Les illusions de Mollasson II

Les illusions de Mollasson

Ce ne sont pas les questions de « Match » qui auront malmené la mèche bien ordonnée du châtelain de la Sarthe…

Si vous adorez le second degré, ne ratez pour rien au monde l’interview de François Fillon dans Match, où l’ex  » collaborateur  » de Nicolas Sarkozy, n’ayant pas la moindre question incisive à redouter, s’efforce de prendre une posture présidentielle dans l’optique de 2017 :  » Je ne vois pas d’acte de ma vie politique qui puisse étayer l’idée d’une quelconque indécision ou d’un caractère velléitaire « . Effectivement, la façon dont Jean-François Copé a piqué l’UMP, au nez et à la barbe du notable de la Sarthe, qui a couiné pour la forme avant de baisser piteusement pavillon, est tout à fait révélatrice de la combativité de celui qui s’imagine présidentiable.

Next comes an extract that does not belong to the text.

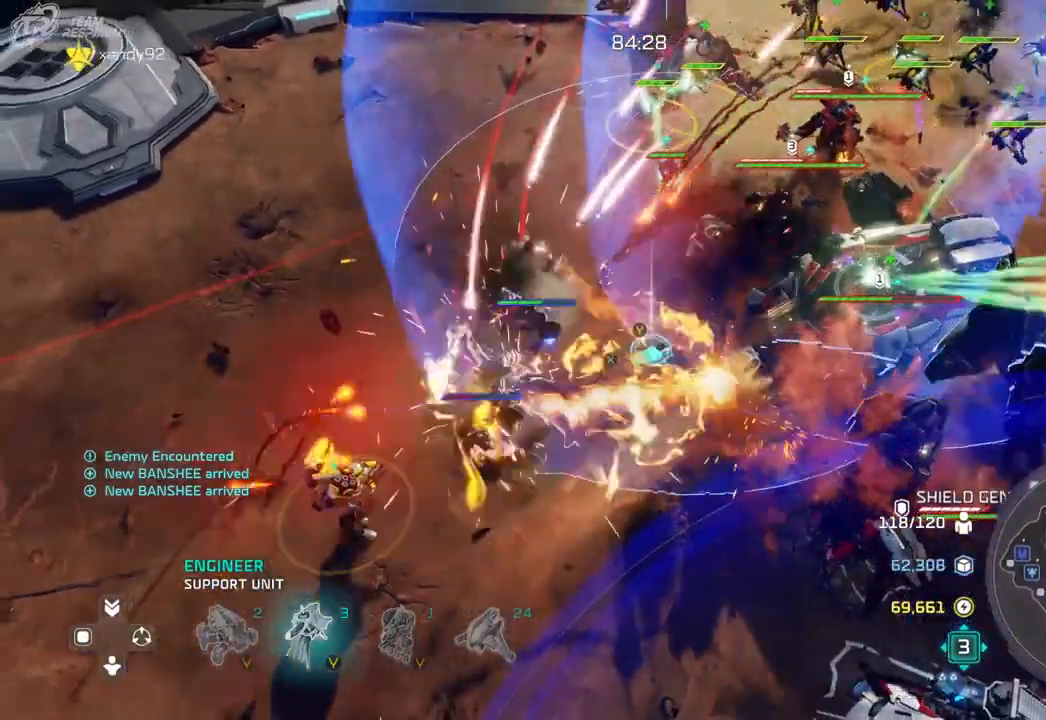
{"dt_ms": 500, "buttons": [], "left_stick": "center", "right_stick": "center", "events": []}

François Fillon, en passionné de l’histoire politique qu’il est, devrait pourtant savoir que, sous la Ve République, les Français ont systématiquement pratiqué la rupture, d’une élection présidentielle à l’autre.

C’est la rondeur de Georges Pompidou qui a plu aux électeurs après la rigidité du général de Gaulle. Difficile à imaginer, mais, en 1974, Valéry Giscard d’Estaing incarne la modernité, avec sa façon de venir en pull au Conseil des ministres, de jouer de l’accordéon ou d’exhiber ses mollets maigrelets sur un terrain de football… On connait la suite et le pitoyable mandat de l’homme aux diamants. François Mitterrand s’est ensuite efforcé de redonner du sens à la République avant de devenir un sphinx hiératique et hautain. Logiquement, les Français ont alors choisi Jacques Chirac, bon vivant rigolard amateur de Corona, avant de se lasser, douze ans plus tard, du roi fainéant. Rupture encore avec le petit nerveux Nicolas Sarkozy, énergique en apparence, velléitaire en fait, qui court dans tous les sens sans même savoir où il va. Et nouvelle désillusion en 2012 avec François Hollande, les Français l’ayant imaginé volontaire, sous prétexte qu’il avait laissé en route trois kilos de bedaine.  Avant de découvrir que, derrière les fredaines de Mollasson 1er, à la ligne politique aussi hésitante que le personnage, se cachait un matraquage fiscal tous azimuts.

Difficile donc d’imaginer que les Français, sous prétexte d’alternance, vont s’infliger la même punition en 2017, avec l’indécis de droite Fillon. Ils vont vouloir du dur et du méchant, façon Jean-François Copé ou Marine Le Pen… Ce qui n’est pas franchement une bonne nouvelle.